Humanoid robotic development has for the better part of two decades moved at a snail’s pace but rapid acceleration is underway thanks to a collaboration between Figure AI and OpenAI with the result being the most stunning bit of real humanoid robot video we’ve ever seen.
On Wednesday, startup robotics firm Figure AI released a video update of its Figure 01 robot running a new Visual Language Model (VLM) that has somehow transformed the bot from a rather uninteresting automaton into a full-fledged sci-fi bot that approaches C-3PO-level capabilities.
In the video, Figure 01 stands behind a table set with a plate, an apple, and a cup. To the left is a drainer. A human stands in front of the robot and asks the robot, “Figure 01, what do you see right now?”
After a few seconds, Figure 01 responds in a remarkably human-sounding voice (there is no face, just an animated light that moves in sync with the voice), detailing everything on the table and the details of the man standing before it.
Then the man asks, “Hey, can I have something to eat?”
Figure 01 responds, “Sure thing” and then with a dextrous flourish of fluid movement, picks up the apple and hands it to the guy.
Next, the man empties some crumpled debris from a bin in front of Figure 01 while asking, “Can you explain why you did what you just did while you pick up this trash?”
Figure 01 wastes no time explaining its reasoning while placing the paper back into the bin. “So, I gave you the apple because it’s the only edible item I could provide you with from the table.”
Speech-to-speech
The company explained in a release that Figure 01 engages in “speech-to-speech” reasoning using OpenAI’s pre-trained multimodal model, VLM, to understand images and texts and relies on an entire voice conversation to craft its responses.
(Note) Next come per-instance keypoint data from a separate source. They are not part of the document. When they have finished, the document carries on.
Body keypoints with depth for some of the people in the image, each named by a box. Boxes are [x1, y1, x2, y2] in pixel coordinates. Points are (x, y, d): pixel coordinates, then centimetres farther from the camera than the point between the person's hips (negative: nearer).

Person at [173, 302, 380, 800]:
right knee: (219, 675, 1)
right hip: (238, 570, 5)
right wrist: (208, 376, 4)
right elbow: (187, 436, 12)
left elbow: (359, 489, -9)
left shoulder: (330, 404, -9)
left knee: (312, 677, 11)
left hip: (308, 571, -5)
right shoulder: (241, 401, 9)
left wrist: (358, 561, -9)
This is different than, say, OpenAI’s GPT-4, which focuses on written prompts.
It’s also using what the company calls “learned low-level bimanual manipulation.” The system matches precise image calibrations (down to a pixel level) with its neural network to control movement. “These networks take in onboard images at 10hz, and generate 24-DOF actions (wrist poses and finger joint angles) at 200hz,” Figure AI wrote in a release.
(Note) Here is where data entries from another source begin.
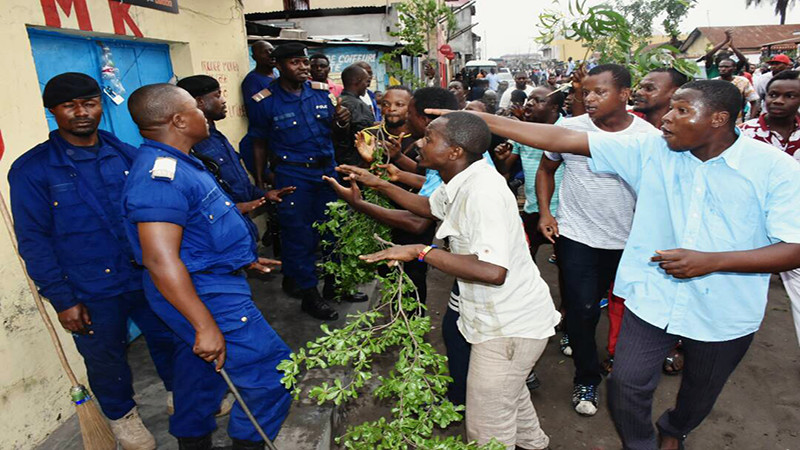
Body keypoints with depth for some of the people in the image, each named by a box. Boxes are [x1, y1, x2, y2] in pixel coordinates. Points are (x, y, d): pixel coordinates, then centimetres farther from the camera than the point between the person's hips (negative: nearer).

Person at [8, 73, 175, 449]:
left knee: (169, 338, 17)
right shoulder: (31, 170, -7)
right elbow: (34, 241, -6)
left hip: (147, 277, 3)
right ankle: (121, 415, 42)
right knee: (106, 359, 15)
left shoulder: (126, 155, 2)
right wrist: (62, 300, -9)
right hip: (90, 293, -3)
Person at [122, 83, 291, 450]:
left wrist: (243, 259, 24)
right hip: (207, 296, -11)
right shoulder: (160, 175, -24)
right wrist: (206, 327, -28)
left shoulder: (176, 165, 10)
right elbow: (160, 260, -29)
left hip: (210, 285, 11)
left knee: (200, 370, 23)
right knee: (272, 374, -4)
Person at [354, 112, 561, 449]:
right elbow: (429, 207, 22)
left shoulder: (482, 192, -29)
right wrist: (380, 184, 15)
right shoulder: (460, 183, 1)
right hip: (505, 316, 10)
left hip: (511, 326, -10)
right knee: (507, 388, 34)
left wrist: (420, 251, -33)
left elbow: (493, 271, -38)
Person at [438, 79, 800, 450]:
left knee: (699, 394, 24)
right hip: (651, 303, 0)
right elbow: (562, 140, -16)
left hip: (725, 317, 0)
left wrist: (712, 261, -28)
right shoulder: (651, 149, -10)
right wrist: (482, 120, -20)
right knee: (626, 388, 2)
The company claims that every behavior in the video is based on system learning and is not teleoperated, meaning there’s no one behind-the-scenes puppeteering Figure 01.
Without seeing Figure 01 in person, and asking my own questions, it’s hard to verify these claims. There is the possibility that this is not the first time Figure 01 has run through this routine. It could’ve been the 100th time, which might account for its speed and fluidity.